El insólito diamante de la Biblioteca Real de Copenhague. La sala ‘Diamante negro’ es una ampliación de la biblioteca de la capital de Dinamarca. Situada al lado del mar, el nombre se debe a los reflejos que produce la superficie acristalada, de un material oscuro, por el efecto del agua y el sol. El atrio sirve de conexión entre el interior del edificio y el el exterior. Tras él, se encuentra la parte antigua de la obra. Unas vigas de hierro soportan el peso de la fachada, construida en vidrio.

La protección de vidrio de una antigua biblioteca. Libros antiguos, selectos y únicos. Este es el tesoro de la Biblioteca Pública Beyazit, situada en el centro cultural de Turquía, Estambul. La construcción data del año 1501 y la última reforma se tuvo que realizar con especial cuidado para no dañar la escala original del edificio y conseguir que la remodelación fuera armónica. Por eso, Tabanlioglu Architects intervino tímidamente, añadiendo una estructura de vidrio para proteger los volúmenes más valiosos de la institución. Además, cubrieron el patio con una estructura transparente.

Un rascacielos con aires históricos. La sede de la Unión de Arquitectos de Rumanía se ha convertido en una de las atracciones turísticas de Bucarest. La parte inferior, que tiene la habitual apariencia de edificio histórico y es de ladrillo, sujeta un rascacielos muy moderno. Construido a finales del siglo XIX, se tuvo que remodelar tras incendiarse en 1989. Todavía se conservan dos fachadas de estilo arquitectónico renacentista francés, consideradas una joya histórica.

La belleza de la fusión en Music School Louviers. Aunque ahora este edificio de Normandía es una escuela de música, antes sirvió como monasterio, iglesia, tribunal y prisión. No en vano, fue construido  ya en 1646. Opus 5 fue el grupo de arquitectos encargado de agrandar el espacio para la escuela, inaugurada en 1990. Con los nuevos materiales de la época actual, los artistas han sabido resaltar el valor paisajístico de la zona sin contrarrestar la esencia original de la obra, creando una bella combinación del vidrio y el hormigón con la piedra.

Un mural abstracto junto a un edificio neoclásico. El edificio Old State de Brisbane (Australia) aúna el estilo neoclásico y moderno de una forma original. Se levantó por primera vez a finales del siglo XIX y al principio fue concebido como un museo, pero finalmente se estableció como biblioteca pública. En la década de los 60 se realizó la moderna ampliación, añadiendo un colorido mural.

La recuperación de un edificio para un uso social.

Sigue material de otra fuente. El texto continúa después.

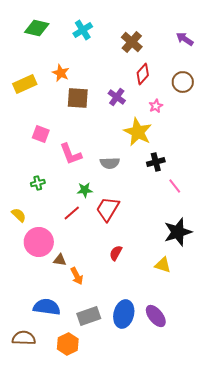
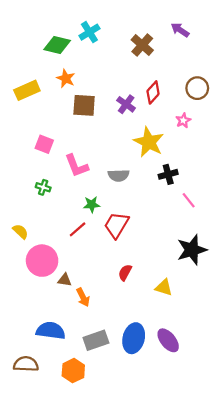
green diamond: (37, 28) -> (57, 45), moved
purple arrow: (185, 39) -> (180, 30), moved
red diamond: (143, 74) -> (153, 92), moved
pink star: (156, 106) -> (183, 120), moved
green cross: (38, 183) -> (43, 187), moved, turned 32
yellow triangle: (163, 265) -> (164, 288), moved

Seven Stories es el primer museo de Inglaterra dedicado al arte de los libros para los más pequeños. Guardan manuscritos e ilustraciones originales de diversos autores y cuentan con obras de más 100 escritores, todas ellas dirigidas a niños. El edificio de estilo victoriano se levantó en 1870 y entre los años 2002 y 2005 fue remodelado con un estilo que atraerá a los más pequeños gracias al aporte de un conjunto de instituciones que rescataron el inmueble del olvido para impulsar la literatura infantil. 

Vivir entre casas históricas.House in Vexin’, nombrada así por el pequeño pueblo francés donde se ubica, es una gran residencia que acoge tres viviendas históricas. A este conjunto arquitectónico,  el estudio Jean-Philippe Doré le ha añadido una moderna estancia construida con cristal, vidrio y acero, materiales contemporáneos que contrastan con el resto del edificio.

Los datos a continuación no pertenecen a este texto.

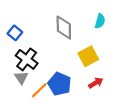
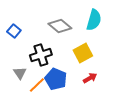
cyan semicircle: (100, 21) -> (94, 20), size x1.5
gray diamond: (64, 28) -> (60, 26), turned -50
black cross: (27, 59) -> (41, 55), moved, turned 35

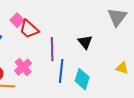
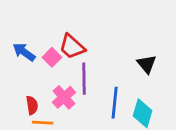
pink square: (17, 20) -> (52, 57), moved
purple line: (52, 49) -> (84, 79), moved

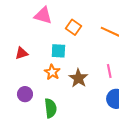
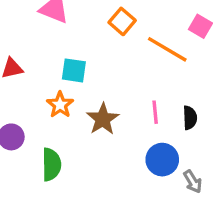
orange square: (74, 27) -> (122, 21), moved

La arquitectura moderna que respeta la historia. Sonora 113 es un edificio moderno que deja un pequeño espacio a una fachada histórica. Para respetar la pequeña portada, los arquitectos diseñaron la parte superior de la construcción original, de tal manera que ambas edificaciones se integraran a la perfección. El nuevo edificio, ubicado en Ciudad de México,  se utiliza ahora como un conjunto de oficinas.